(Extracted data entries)
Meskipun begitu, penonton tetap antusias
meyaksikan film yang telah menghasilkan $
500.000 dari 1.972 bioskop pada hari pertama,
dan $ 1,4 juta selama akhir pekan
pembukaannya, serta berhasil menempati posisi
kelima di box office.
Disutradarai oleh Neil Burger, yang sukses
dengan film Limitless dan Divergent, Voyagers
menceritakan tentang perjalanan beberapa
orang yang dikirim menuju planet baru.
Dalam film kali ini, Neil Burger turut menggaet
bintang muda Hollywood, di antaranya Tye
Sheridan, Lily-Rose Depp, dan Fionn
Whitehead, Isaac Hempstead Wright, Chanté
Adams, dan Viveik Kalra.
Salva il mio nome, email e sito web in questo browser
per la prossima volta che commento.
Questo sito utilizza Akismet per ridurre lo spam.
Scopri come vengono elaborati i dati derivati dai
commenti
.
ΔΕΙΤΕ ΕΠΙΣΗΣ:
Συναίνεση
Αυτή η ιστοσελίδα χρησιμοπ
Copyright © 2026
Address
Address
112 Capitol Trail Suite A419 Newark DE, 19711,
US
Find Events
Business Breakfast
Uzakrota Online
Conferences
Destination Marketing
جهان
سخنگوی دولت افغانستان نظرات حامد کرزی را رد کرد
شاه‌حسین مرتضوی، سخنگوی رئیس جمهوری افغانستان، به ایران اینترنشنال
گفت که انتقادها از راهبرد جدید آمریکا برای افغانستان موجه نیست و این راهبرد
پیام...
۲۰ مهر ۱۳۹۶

→ WORK TO COMPLETE
Reproduce exactly the line containing "112 Capitol Trail" and every line after it through the end of the records above, and nothing else.

→ EXPECTED OUTPUT
112 Capitol Trail Suite A419 Newark DE, 19711,
US
Find Events
Business Breakfast
Uzakrota Online
Conferences
Destination Marketing
جهان
سخنگوی دولت افغانستان نظرات حامد کرزی را رد کرد
شاه‌حسین مرتضوی، سخنگوی رئیس جمهوری افغانستان، به ایران اینترنشنال
گفت که انتقادها از راهبرد جدید آمریکا برای افغانستان موجه نیست و این راهبرد
پیام...
۲۰ مهر ۱۳۹۶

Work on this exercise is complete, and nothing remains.